> _Given records_

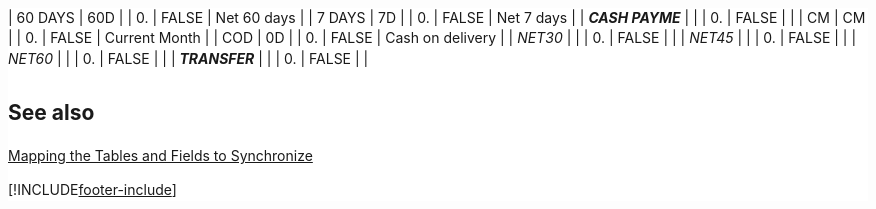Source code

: | 60 DAYS    | 60D                  |                           | 0.         | FALSE                         | Net 60 days       |
| 7 DAYS     | 7D                   |                           | 0.         | FALSE                         | Net 7 days        |
| ***CASH PAYME*** |                      |                           | 0.         | FALSE                         |                   |
| CM         | CM                   |                           | 0.         | FALSE                         | Current Month     |
| COD        | 0D                   |                           | 0.         | FALSE                         | Cash on delivery  |
| *NET30*      |                      |                           | 0.         | FALSE                         |                   |
| *NET45*      |                      |                           | 0.         | FALSE                         |                   |
| *NET60*      |                      |                           | 0.         | FALSE                         |                   |
| ***TRANSFER*** |                      |                           | 0.         | FALSE                         |                   |

## See also
[Mapping the Tables and Fields to Synchronize](admin-how-to-modify-table-mappings-for-synchronization.md)

[!INCLUDE[footer-include](includes/footer-banner.md)]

> _What the exercise asks_
Rewrite the rows starting at the line that has "Net 60 days" and ending after the line that has "Cash on delivery", replacing "FALSE" with "TRUE" and leaving everything else unchanged.

> _Task response_
: | 60 DAYS    | 60D                  |                           | 0.         | TRUE                         | Net 60 days       |
| 7 DAYS     | 7D                   |                           | 0.         | TRUE                         | Net 7 days        |
| ***CASH PAYME*** |                      |                           | 0.         | TRUE                         |                   |
| CM         | CM                   |                           | 0.         | TRUE                         | Current Month     |
| COD        | 0D                   |                           | 0.         | TRUE                         | Cash on delivery  |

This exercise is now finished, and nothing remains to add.